John burped suddenly, loudly, and hoped the sleeping Mr. Ankaros didn’t catch the sound. The fisherman had begun to sing before the second bottle was done. The three of them had seen to it that the captain got much more of the strong red than they did, and stayed up late with them. Necessary, yes, but John didn’t like to go off in a small skiff with a head even slightly dulled. They had all slept three hours, fully dressed, and had then silently gathered on the aft deck. John and George slept on the deck anyway, atop the fore and aft hatches, because there was only room for two below. Mr. Ankaros had his own V-berth forward, and Claire was given the privacy of the aft cabin bunk.
They had barely managed to abide the cramped, smelly boat for the three days it had taken them to get here. The thought of another three days, if not more, to reach Italy was not appetizing. John was glad of this opportunity to get ashore and do something, to start bringing an end to this whole affair.

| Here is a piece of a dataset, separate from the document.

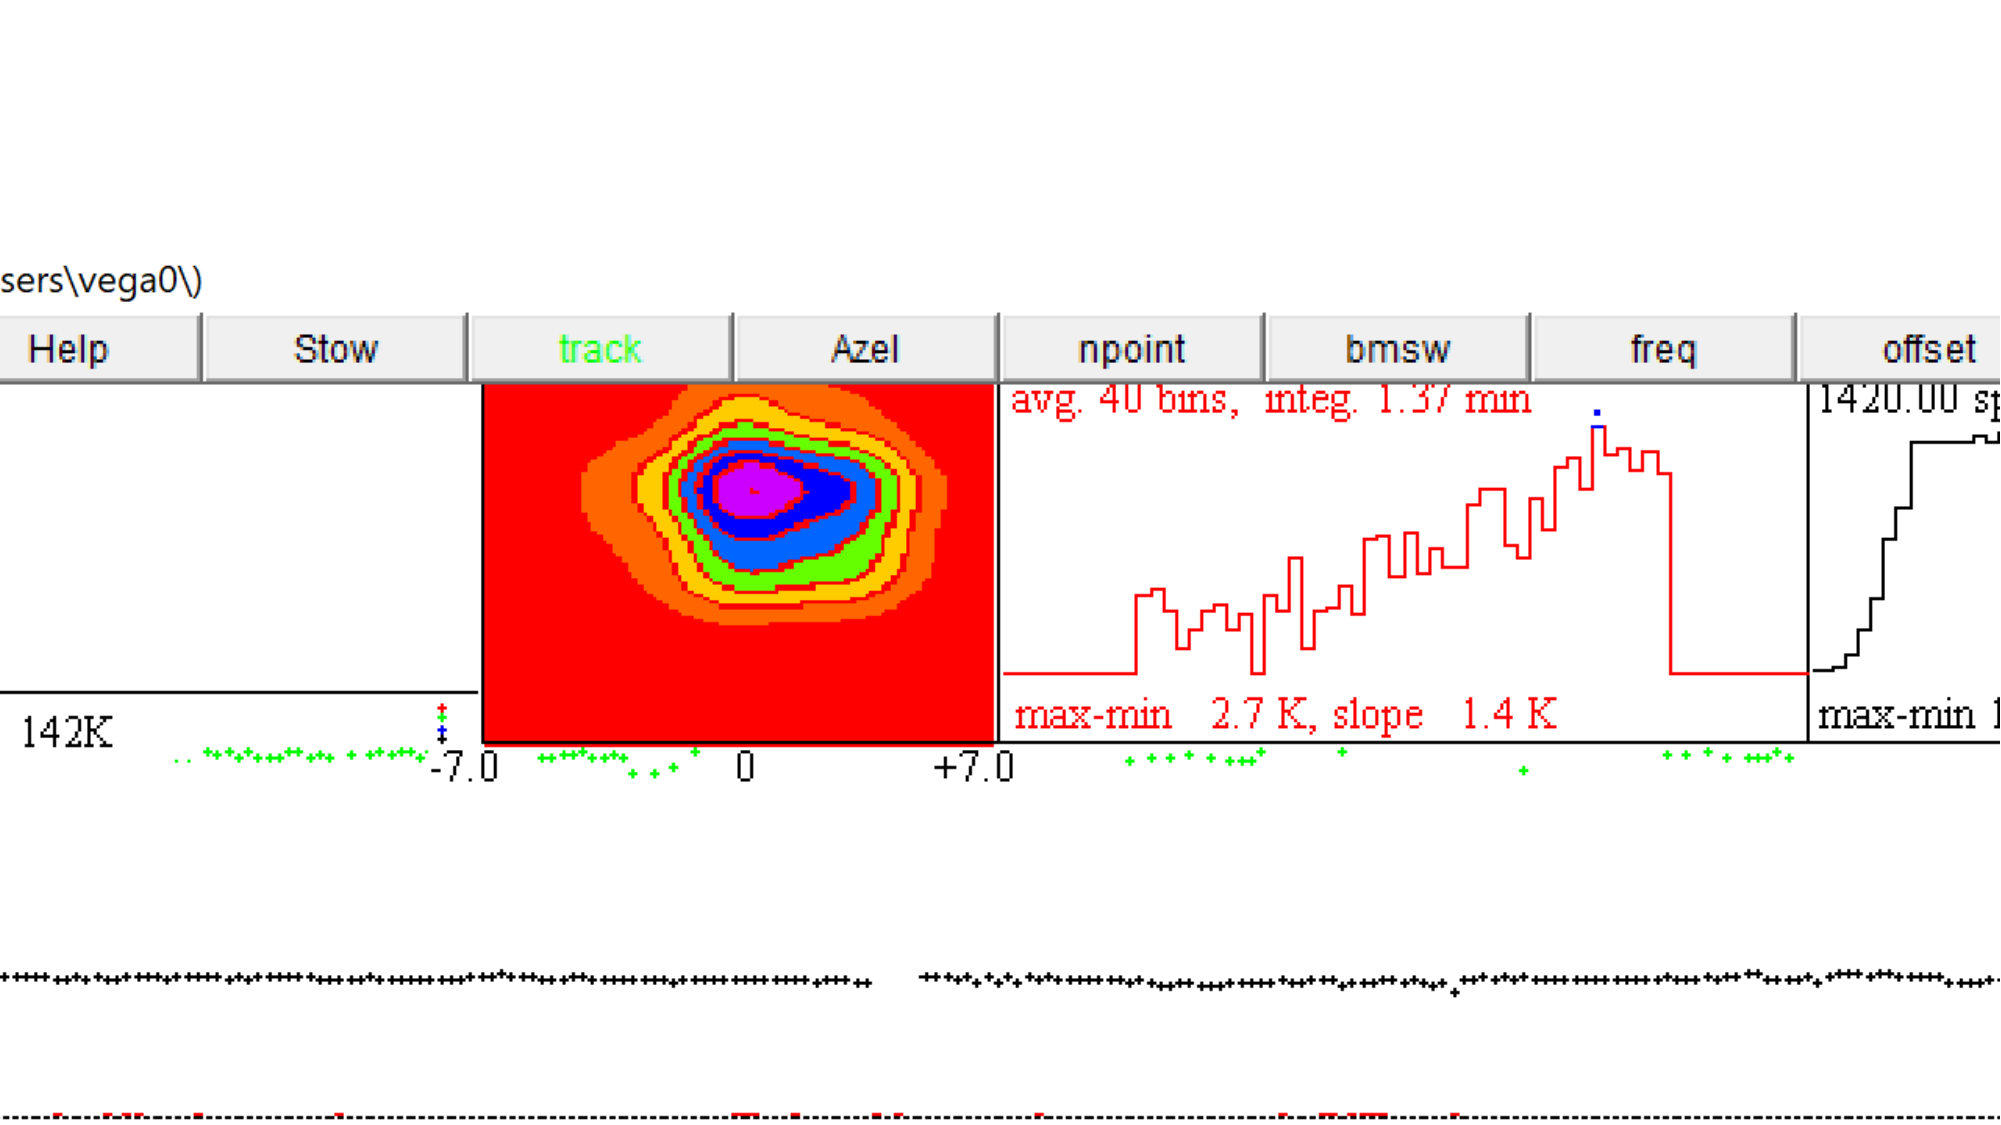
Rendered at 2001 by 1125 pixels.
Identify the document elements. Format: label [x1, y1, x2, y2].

picture [0, 241, 2000, 1125]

It had started out as a lark, but three days at sea with the others had cured him of that. George threw up the entire first day and for the next two either lay on the
deck or complained. Claire had endured stoically, after being violently sick for the first hour out from Santorini. When they had said they couldn’t sail, they meant it. They didn’t know the mast from the mainsail. And three days on even as mild a sea as the Aegean had convinced both of them that they never, never wanted to learn.
George murmured at his elbow, “How come we’re waiting?”

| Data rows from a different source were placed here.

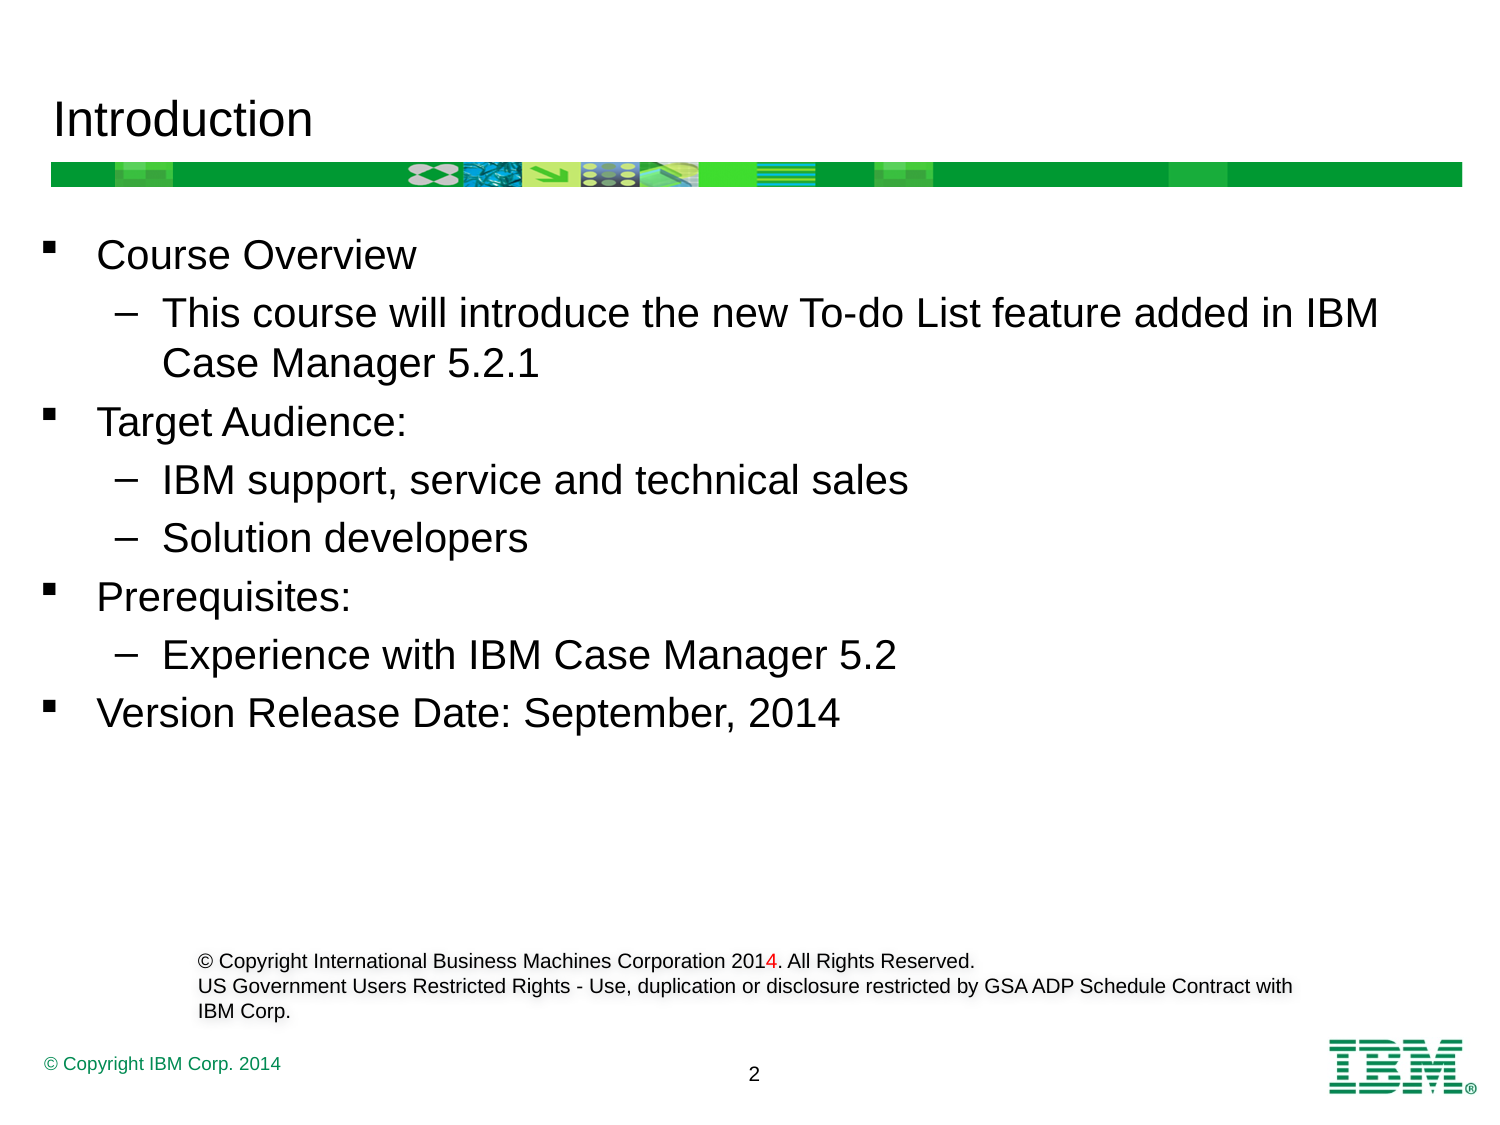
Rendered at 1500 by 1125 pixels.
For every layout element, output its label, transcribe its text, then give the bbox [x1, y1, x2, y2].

text_box © Copyright International Business Machines Corporation 2014. All Rights Reserved. US Government Users Restricted Rights - Use, duplication or disclosure restricted by GSA ADP Schedule Contract with IBM Corp. [183, 940, 1338, 1056]
picture [1327, 1037, 1479, 1096]
picture [50, 161, 1463, 189]
list Course Overview This course will introduce the new To-do List feature added in IBM Case Manager 5.2.1 Target Audience: IBM support, service and technical sales Solution developers Prerequisites: Experience with IBM Case Manager 5.2 Version Release Date: September, 2014 [24, 219, 1463, 1038]
slide_number 2 [425, 1052, 775, 1113]
title Introduction [37, 44, 1388, 188]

“To let the wind shift more toward the bow. I want it to carry our noise away from where he’s sleeping.”
That was true, but he also wanted to get the feel of the night, see if the weather was turning. It would be just fine if they found a choppy, high sea when they came back to the beach, stranding them. Operating at night was always risky, and doing it with minimum noise was worse. He already regretted going along with Claire’s insistence that they not tell Mr. Ankaros anything. True, he had not been able to think up a plausible reason for their going ashore at night. But as he felt the swelling power of the dark sea the consequences of failure were more real, the risks far larger than their calm, rational discussions ever admitted. His sunny boating weekends off Galveston were ludicrously skimpy preparation for this.
John sighed. He shook off the effects of food and wine and gaffed the skiff closer. Claire was a slightly darker shadow behind George. “You two get in first. I’ll hold it.”
They moved cautiously and managed not to thump noisily against the wood. John got in and pushed off with one motion. He fumbled for an oar and backed them off, memorizing the configuration of Skorpio’s running lights for later. George found the other oar and they paddled away, not risking the oar locks.
It seemed to take a long laboring time to reach shore, navigating by the mutter of whitecaps on rocks. The purple sea shielded the foaming ivory wave line. A vagrant wave caught them amidships, wrenching the boat, and John thought for an instant they were going to go over. But the bow came around and abruptly they were skidding down a curling slope, dim luminescence springing in their wake. A black wedge rose to port and their keel bit in.
“Out!” John leaped into the surprisingly warm water and pulled the bow forward, using the ebbing momentum of the wave. The others splashed beside him, tugging. On the next wave’s surge they hauled it up onto fist-sized pebbles. John secured it fore and aft with ropes tied to rocks. By the time he was finished George had their equipment in hand and had scouted the shoreline. They quickly found the barely visible path.